Olivecrona Marcus, Blaschke Thomas, Engkvist Ola, Chen Hongming
Hit Discovery, Discovery Sciences, Innovative Medicines and Early Development Biotech Unit, AstraZeneca R&D Gothenburg, 43183, Mölndal, Sweden.
J Cheminform. 2017 Sep 4;9(1):48. doi: 10.1186/s13321-017-0235-x.

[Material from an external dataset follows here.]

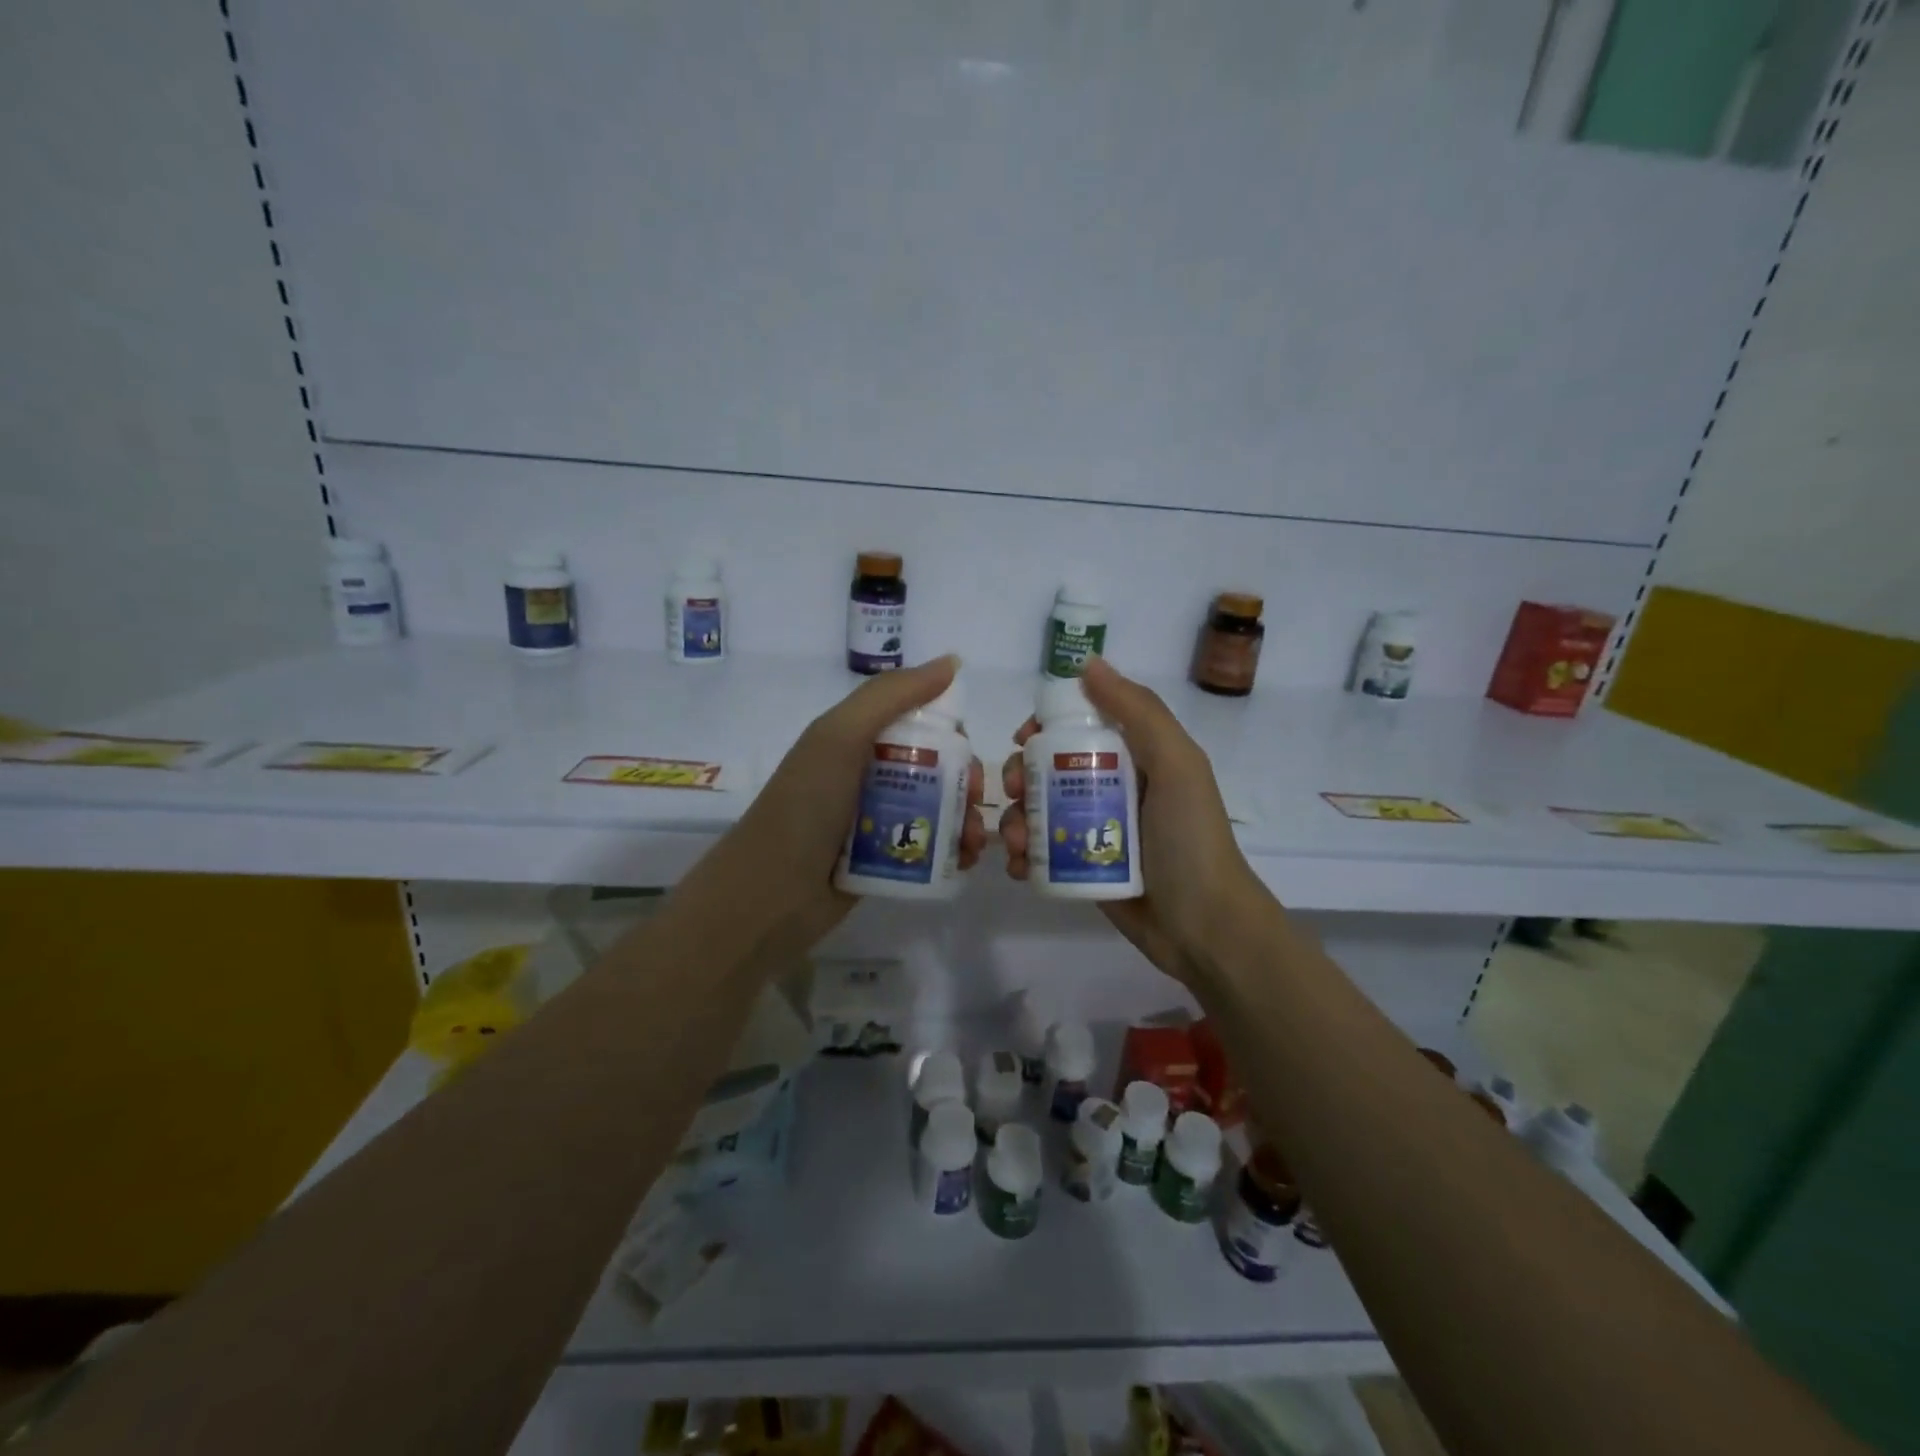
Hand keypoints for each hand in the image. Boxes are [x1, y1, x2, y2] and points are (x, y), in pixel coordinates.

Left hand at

This work introduces a method to tune a sequence-based generative model for molecular de novo design that through augmented episodic likelihood can learn to generate structures with certain specified desirable properties. We demonstrate how this model can execute a range of tasks such as generating analogues to a query structure and generating compounds predicted to be active against a biological target. As a proof of principle, the model is first trained to generate molecules that do not contain sulphur. As a second example, the model is trained to generate analogues to the drug Celecoxib, a technique that could be used for scaffold hopping or library expansion starting from a single molecule. Finally, when tuning the model towards generating compounds predicted to be active against the dopamine receptor type 2, the model generates structures of which more than 95% are predicted to be active, including experimentally confirmed actives that have not been included in either the generative model nor the activity prediction model. Graphical abstract .
这项工作介绍了一种用于分子从头设计的基于序列的生成模型调优方法,该方法通过增强情节似然性能够学习生成具有某些特定理想特性的结构。我们展示了该模型如何执行一系列任务,例如生成查询结构的类似物以及生成预测对生物靶标有活性的化合物。作为原理证明,该模型首先被训练生成不含硫的分子。作为第二个例子,该模型被训练生成药物塞来昔布的类似物,这是一种可用于从单个分子开始进行骨架跳跃或文库扩展的技术。最后,当将模型调整为生成预测对2型多巴胺受体有活性的化合物时,该模型生成的结构中超过95%被预测为有活性,包括未包含在生成模型或活性预测模型中的经实验证实的活性物质。图形摘要 。